• _WHAT YOU WILL DO_
1. Answer these questions using the SQL forum post:
(a) Which two columns in the 'Jobs' table can the 'Invoice's table link to?
(b) When can the 'Client Number' and the 'Job Number' be the same number?
(c) What happens to the results every time the same number appears in either column?
2. Write the next part of the SQL forum post, starting after its final sentence.

• _EXCERPT PROVIDED_
Linking a table to two columns in a second table - sql

I have an issue where I think my major problem is figuring out how to phrase it to get an acceptable answer from Google.
The situation:
Table A is 'Invoice's it has a column that links to Table B 'Jobs' in two places. It either links to our 'Job Number' column or the 'Client Number' column. The major issue is the fact that 'Client Number' and 'Job Number' can be the same number if we set the job up instead of the client setting the job up.
What I'm getting is that every time there is the same number in either column the results are duplicated.
Now this is extremely simplifying the situation to try and make it a bit more understandable, but I am essentially looking for a statement that looks at Table A gets the value then compares against Column B1 if that doesn't match then compares it against B2 if that doesn't match then excludes it from the results. The key would be that if it matches when it compares against B1 it doesn't go on to compare it against B2.
Any help with this would be greatly appreciated, even if it is just a point in the direction of the very obvious operator or function that does this. It's hitting the end of a very long day.

• _PROVIDED MATERIAL_

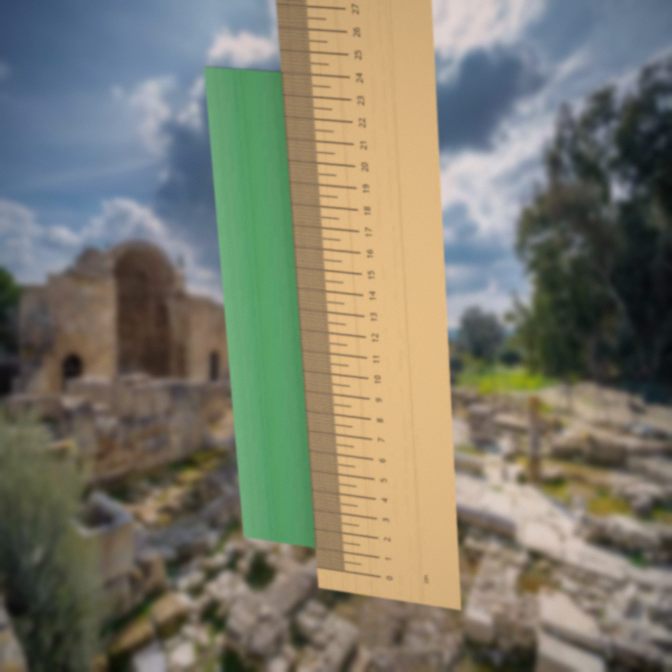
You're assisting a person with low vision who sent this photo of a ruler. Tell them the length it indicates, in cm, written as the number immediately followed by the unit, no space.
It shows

• _ANSWER SECTION_
1.
(a) The 'Job Number' column and the 'Client Number' column.
(b) When "we" set the job up instead of the client setting it up.
(c) The results are duplicated.

2.
Thank you.
Edit:
A further description:
Invoice Table
---------------------------------
PK, INVOICE_NUMBER, LINK_TO_JOB
Job Table
---------------------------------
PK, JOB_NUMBER, CLIENT_JOB_NUMBER
Now the crux of the matter is that both PK are database generated sequential numbers, no overlap there. The invoice number and the job number are both application generated sequential numbers with no overlap the link to job is application generated and when an invoice is raised links to one of two fields in the jobs table based on rules. For simplicity lets say those rules are if there is a Client Job Number link to that if not link to the job number.
Now the Client job number is a field that is written into buy people, lots of mistakes can and do happen, but lots of crap gets put in this field as well. Stuff like 'Email' 'Fax' are very common answers. So when there is crap in there like 'Email' it links to a series of other fields holding the same 'Email' tag.
So that's problem one.
Problem two Where Statement:
SELECT INVOICE_NUMBER,
LINK_TO_JOB
JOB_NUMBER,
CLINET_JOB_NUMBER
FROM JOBS_TABLE a,
INVOICE_TABLE b
How do I set up the where statement to get the desire result, I've tried:
WHERE (LINK_TO_JOB = JOB_NUMBER OR LINK_TO_JOB = CLIENT_JOB_NUMBER)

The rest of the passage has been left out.